### Goal of the exercise
From the records below, extract only the lines running from the line with "25: (652, 253, 1.66)" to the line with "37: (17, 12, 2.55)", both lines included, reproducing them exactly.

*** Opening of Records ***

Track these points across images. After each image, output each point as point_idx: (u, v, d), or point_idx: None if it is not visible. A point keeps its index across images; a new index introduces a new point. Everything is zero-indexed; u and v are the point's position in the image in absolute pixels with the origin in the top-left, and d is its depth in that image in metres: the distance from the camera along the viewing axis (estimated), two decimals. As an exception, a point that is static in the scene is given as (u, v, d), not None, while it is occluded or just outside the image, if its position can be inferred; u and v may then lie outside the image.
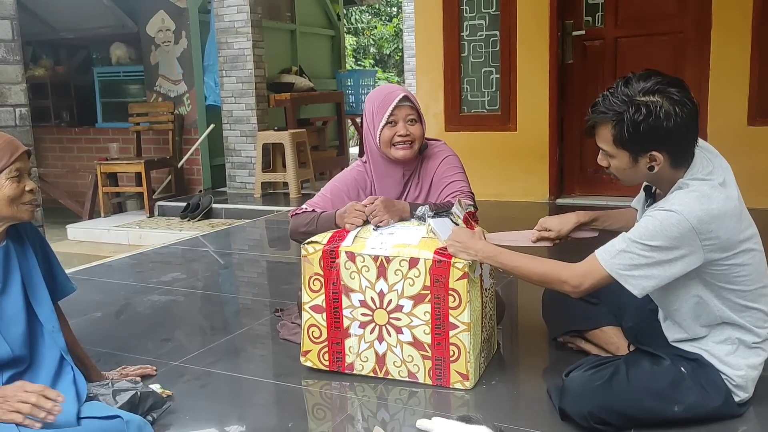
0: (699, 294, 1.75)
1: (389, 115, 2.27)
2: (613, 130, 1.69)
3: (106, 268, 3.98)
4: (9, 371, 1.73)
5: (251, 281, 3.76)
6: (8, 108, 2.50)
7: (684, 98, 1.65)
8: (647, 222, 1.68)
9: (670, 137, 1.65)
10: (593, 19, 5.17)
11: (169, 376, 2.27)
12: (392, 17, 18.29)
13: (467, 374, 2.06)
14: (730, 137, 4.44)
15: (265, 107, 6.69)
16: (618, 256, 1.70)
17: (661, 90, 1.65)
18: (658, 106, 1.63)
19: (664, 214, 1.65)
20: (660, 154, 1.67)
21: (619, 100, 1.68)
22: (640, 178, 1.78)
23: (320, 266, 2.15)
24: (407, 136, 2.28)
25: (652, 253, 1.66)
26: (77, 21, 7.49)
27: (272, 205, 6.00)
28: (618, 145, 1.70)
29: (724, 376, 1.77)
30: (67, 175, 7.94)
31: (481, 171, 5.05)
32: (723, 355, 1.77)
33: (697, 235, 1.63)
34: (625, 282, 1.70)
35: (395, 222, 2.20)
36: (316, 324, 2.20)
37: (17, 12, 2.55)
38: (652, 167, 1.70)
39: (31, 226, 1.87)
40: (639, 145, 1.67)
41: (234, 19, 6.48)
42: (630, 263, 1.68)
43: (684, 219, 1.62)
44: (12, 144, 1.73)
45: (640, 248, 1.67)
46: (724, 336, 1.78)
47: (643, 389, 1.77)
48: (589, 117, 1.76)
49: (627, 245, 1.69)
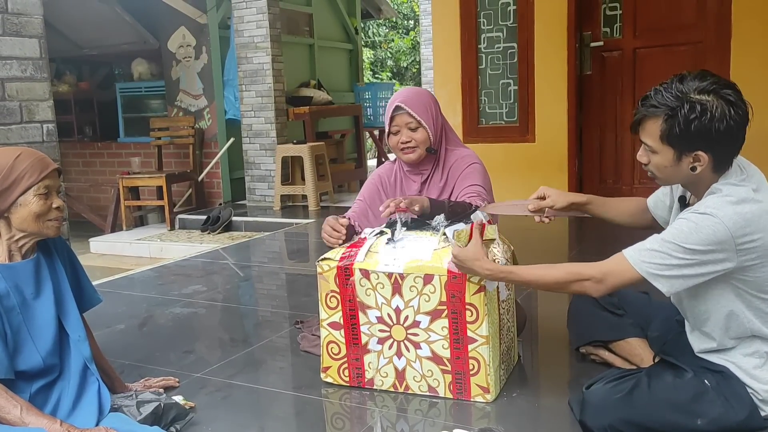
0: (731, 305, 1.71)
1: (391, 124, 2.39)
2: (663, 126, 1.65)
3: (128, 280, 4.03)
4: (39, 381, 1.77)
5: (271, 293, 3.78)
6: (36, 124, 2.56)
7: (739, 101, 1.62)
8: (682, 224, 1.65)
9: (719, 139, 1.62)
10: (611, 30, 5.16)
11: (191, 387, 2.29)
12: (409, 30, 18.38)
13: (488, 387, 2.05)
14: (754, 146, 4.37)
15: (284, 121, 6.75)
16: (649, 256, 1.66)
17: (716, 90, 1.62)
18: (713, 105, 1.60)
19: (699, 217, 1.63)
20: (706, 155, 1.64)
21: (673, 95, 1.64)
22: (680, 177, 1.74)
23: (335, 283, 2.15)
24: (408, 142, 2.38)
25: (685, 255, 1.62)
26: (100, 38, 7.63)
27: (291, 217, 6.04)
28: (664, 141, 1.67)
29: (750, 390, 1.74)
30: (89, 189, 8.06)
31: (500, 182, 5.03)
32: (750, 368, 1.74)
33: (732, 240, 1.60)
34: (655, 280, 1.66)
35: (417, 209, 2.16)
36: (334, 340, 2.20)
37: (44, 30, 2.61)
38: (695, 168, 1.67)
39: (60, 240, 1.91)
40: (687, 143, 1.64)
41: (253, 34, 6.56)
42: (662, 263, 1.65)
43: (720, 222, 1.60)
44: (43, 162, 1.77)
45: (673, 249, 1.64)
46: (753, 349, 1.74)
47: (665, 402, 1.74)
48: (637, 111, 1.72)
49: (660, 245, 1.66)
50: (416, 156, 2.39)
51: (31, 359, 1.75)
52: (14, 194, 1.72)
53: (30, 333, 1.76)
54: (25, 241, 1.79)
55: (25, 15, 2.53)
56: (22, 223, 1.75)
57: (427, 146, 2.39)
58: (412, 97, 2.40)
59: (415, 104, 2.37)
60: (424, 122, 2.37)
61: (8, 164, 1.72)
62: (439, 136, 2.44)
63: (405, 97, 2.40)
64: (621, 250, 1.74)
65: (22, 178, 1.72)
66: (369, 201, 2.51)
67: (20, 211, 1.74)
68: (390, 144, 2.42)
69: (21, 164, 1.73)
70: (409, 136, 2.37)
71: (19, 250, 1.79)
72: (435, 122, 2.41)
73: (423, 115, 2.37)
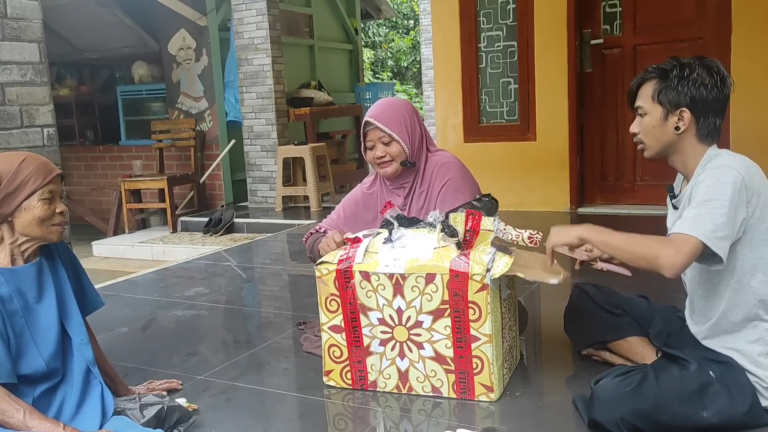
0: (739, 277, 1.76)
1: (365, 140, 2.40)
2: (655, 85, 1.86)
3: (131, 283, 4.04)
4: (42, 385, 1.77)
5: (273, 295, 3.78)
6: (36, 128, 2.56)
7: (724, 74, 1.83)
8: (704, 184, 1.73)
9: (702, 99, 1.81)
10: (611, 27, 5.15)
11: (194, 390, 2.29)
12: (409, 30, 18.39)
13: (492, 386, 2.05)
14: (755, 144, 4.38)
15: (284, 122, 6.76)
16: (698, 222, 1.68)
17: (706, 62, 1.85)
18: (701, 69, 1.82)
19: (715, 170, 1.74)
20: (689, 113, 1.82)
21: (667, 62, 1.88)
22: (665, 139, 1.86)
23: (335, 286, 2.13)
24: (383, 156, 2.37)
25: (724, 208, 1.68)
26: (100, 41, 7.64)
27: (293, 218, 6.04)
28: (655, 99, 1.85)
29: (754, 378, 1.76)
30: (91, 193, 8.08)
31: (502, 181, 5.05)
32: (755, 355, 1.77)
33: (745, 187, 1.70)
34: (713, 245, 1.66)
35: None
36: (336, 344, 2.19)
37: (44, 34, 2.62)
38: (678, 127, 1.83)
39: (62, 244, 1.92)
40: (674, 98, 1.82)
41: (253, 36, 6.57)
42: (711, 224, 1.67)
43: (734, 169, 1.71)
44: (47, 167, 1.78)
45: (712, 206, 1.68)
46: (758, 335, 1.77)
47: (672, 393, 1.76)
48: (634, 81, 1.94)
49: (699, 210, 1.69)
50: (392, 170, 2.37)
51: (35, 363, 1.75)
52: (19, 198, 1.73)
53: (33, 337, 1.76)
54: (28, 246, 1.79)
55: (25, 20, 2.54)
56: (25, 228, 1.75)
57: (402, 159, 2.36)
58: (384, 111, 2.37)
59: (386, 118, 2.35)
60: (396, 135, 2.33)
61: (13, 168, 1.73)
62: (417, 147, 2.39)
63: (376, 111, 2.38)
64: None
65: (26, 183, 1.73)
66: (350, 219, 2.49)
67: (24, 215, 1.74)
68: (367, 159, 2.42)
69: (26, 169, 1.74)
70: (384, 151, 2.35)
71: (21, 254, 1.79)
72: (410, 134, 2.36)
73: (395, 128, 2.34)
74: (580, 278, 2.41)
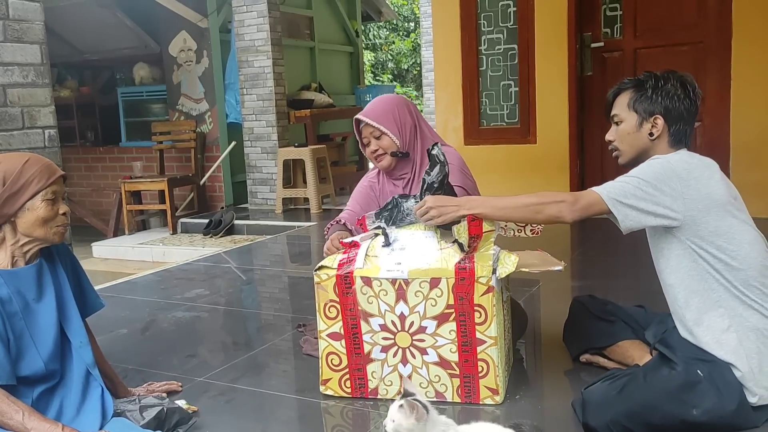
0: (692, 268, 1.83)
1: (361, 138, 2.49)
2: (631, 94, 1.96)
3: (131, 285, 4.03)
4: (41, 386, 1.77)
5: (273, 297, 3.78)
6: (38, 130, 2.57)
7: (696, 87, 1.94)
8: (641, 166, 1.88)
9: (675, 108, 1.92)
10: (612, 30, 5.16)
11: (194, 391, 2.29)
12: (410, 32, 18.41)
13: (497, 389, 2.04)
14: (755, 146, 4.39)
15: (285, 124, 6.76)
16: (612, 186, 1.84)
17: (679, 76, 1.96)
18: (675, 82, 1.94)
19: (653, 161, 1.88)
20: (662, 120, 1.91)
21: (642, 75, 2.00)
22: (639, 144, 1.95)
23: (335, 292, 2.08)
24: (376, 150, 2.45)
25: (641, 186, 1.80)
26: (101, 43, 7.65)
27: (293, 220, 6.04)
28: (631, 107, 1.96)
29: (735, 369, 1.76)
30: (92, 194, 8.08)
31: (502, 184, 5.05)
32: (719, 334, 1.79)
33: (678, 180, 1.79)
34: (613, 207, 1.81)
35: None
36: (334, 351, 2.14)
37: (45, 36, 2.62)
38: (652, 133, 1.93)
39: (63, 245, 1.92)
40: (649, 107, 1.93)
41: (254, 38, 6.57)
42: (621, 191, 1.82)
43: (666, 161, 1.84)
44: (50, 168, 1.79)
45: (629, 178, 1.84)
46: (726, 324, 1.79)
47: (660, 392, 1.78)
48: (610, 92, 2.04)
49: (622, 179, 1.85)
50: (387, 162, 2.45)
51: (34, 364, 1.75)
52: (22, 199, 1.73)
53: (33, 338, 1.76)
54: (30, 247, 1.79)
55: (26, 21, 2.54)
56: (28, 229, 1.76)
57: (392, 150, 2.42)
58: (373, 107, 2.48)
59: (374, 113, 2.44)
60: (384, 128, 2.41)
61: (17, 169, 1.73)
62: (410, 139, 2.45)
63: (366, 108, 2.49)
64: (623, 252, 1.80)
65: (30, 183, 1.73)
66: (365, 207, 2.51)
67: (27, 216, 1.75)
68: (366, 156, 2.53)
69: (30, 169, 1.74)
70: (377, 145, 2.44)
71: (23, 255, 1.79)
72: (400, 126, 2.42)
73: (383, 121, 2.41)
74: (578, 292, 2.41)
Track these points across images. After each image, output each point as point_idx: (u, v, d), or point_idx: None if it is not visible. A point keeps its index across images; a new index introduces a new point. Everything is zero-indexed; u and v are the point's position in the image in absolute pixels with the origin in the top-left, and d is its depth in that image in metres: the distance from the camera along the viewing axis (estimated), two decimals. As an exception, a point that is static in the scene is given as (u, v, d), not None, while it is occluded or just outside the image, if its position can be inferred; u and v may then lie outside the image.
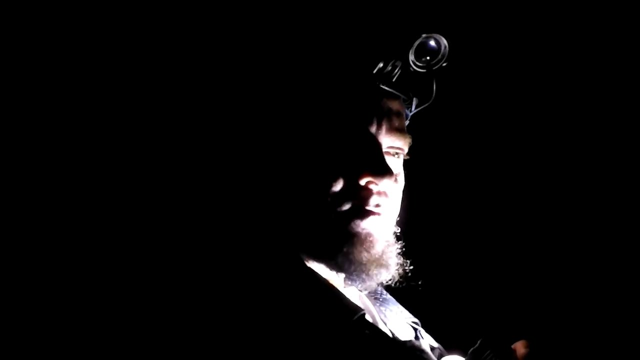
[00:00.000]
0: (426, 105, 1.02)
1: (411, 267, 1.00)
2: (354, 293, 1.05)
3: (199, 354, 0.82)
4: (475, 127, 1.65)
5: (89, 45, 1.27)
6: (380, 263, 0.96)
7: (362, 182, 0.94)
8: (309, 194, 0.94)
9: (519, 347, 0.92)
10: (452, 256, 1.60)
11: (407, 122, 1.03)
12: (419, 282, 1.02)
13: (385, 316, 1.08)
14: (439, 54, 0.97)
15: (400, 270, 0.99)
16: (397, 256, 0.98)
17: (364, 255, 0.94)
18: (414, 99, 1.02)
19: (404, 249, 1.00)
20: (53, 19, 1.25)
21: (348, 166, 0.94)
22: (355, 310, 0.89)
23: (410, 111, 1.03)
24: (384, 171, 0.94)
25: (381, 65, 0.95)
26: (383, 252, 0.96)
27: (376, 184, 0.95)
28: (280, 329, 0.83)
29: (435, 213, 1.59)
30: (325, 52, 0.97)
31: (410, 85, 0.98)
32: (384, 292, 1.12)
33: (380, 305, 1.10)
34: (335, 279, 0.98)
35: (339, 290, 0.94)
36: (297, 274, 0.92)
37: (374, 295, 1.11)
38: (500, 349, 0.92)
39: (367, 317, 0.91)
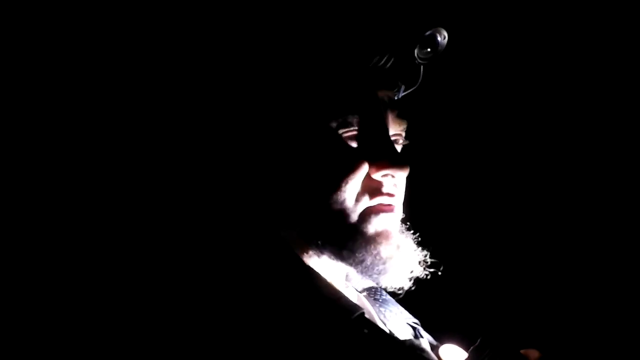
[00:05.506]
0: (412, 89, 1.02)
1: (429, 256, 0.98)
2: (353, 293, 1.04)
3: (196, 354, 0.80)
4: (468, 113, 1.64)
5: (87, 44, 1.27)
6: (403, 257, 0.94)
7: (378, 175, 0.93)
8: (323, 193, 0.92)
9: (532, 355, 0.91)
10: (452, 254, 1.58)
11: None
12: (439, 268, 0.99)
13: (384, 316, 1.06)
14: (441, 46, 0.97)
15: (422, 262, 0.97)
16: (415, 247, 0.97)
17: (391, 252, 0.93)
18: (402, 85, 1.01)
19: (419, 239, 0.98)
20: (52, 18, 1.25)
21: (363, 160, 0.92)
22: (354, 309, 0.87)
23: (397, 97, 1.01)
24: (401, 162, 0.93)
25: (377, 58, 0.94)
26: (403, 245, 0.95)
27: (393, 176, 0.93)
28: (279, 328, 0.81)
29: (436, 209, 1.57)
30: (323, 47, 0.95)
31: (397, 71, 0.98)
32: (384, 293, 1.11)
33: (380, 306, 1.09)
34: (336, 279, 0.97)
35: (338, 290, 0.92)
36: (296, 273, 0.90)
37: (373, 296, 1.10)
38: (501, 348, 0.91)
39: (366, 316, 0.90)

*** Close of Records ***

### Task result
25: (652, 253, 1.66)
26: (77, 21, 7.49)
27: (272, 205, 6.00)
28: (618, 145, 1.70)
29: (724, 376, 1.77)
30: (67, 175, 7.94)
31: (481, 171, 5.05)
32: (723, 355, 1.77)
33: (697, 235, 1.63)
34: (625, 282, 1.70)
35: (395, 222, 2.20)
36: (316, 324, 2.20)
37: (17, 12, 2.55)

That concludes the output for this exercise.